Sanction contestée et revendications de moyens
Au lendemain de la publication du pré-rapport d'inspection ordonné après le décès de Lyhanna, des magistrats se sont mobilisés dans plusieurs tribunaux. La magistrate en charge du dossier visant Jérôme Barella a été sanctionnée par le ministre de la Justice, une décision qualifiée de « recherche de coupable » par la profession. « Cela fait des années qu'on demande plus de moyens. Les dossiers s'entassent et nous ne sommes pas des machines », a déploré un magistrat nîmois.
Les magistrats rappellent qu'au tribunal d'Auch, seuls quatre magistrats sont en poste, alors que six seraient nécessaires selon la moyenne nationale, et vingt-quatre selon la moyenne européenne.
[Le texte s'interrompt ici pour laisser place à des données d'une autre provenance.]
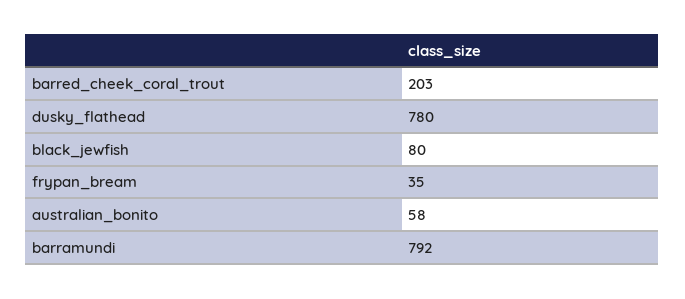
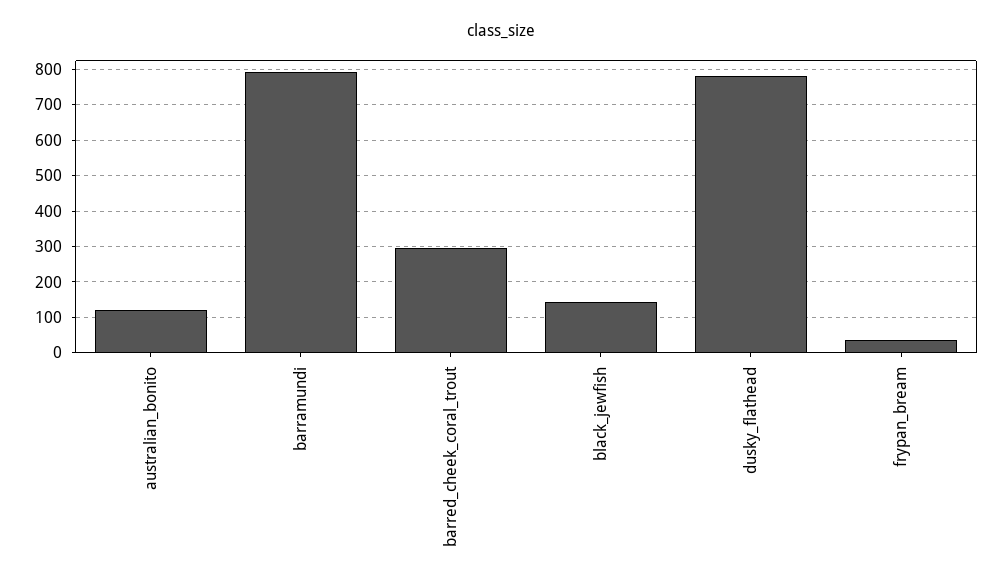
  {
-   "barred_cheek_coral_trout": 203,
+   "barred_cheek_coral_trout": 300,
    "dusky_flathead": 780,
-   "black_jewfish": 80,
+   "black_jewfish": 140,
    "frypan_bream": 35,
-   "australian_bonito": 58,
+   "australian_bonito": 120,
    "barramundi": 792
  }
Cette situation est jugée représentative de l'ensemble des juridictions françaises.
Des dysfonctionnements structurels pointés du doigt
Plutôt que de cibler une magistrate ou de « déresponsabiliser l'auteur des faits », les magistrats appellent à s'attaquer aux dysfonctionnements structurels : délais de traitement longs, priorisation complexe des dossiers, surcharges de travail. « Ce que l'on prêche depuis des décennies, c'est un manque d'outils. Lorsque nous transmettons des dossiers, aucun système ne permet d'en assurer un suivi efficace », a précisé une magistrate. « Pour prioriser, encore faut-il avoir le temps de tous les examiner », ont-ils ajouté.
Le procureur général de la cour d'appel du Gard a indiqué que près de 1 500 procédures doivent être réexaminées d'ici le 14 juillet sur l'ensemble de son ressort. Les magistrats nîmois soulignent également l'insuffisance du nombre d'enquêteurs, d'éducateurs spécialisés et d'outils adaptés au suivi des dossiers. « Cela fait douze ans qu'on demande que les conclusions de l'enquête sur la charge de travail soient publiées, mais ça n'est toujours pas fait », a rappelé l'une d'entre eux.
Une capacité de protection des enfants compromise
Pour les magistrats, ces carences compromettent directement la capacité de la justice à protéger efficacement les enfants. Ils estiment que la sanction infligée à leur collègue d'Auch détourne l'attention des véritables problèmes du système judiciaire.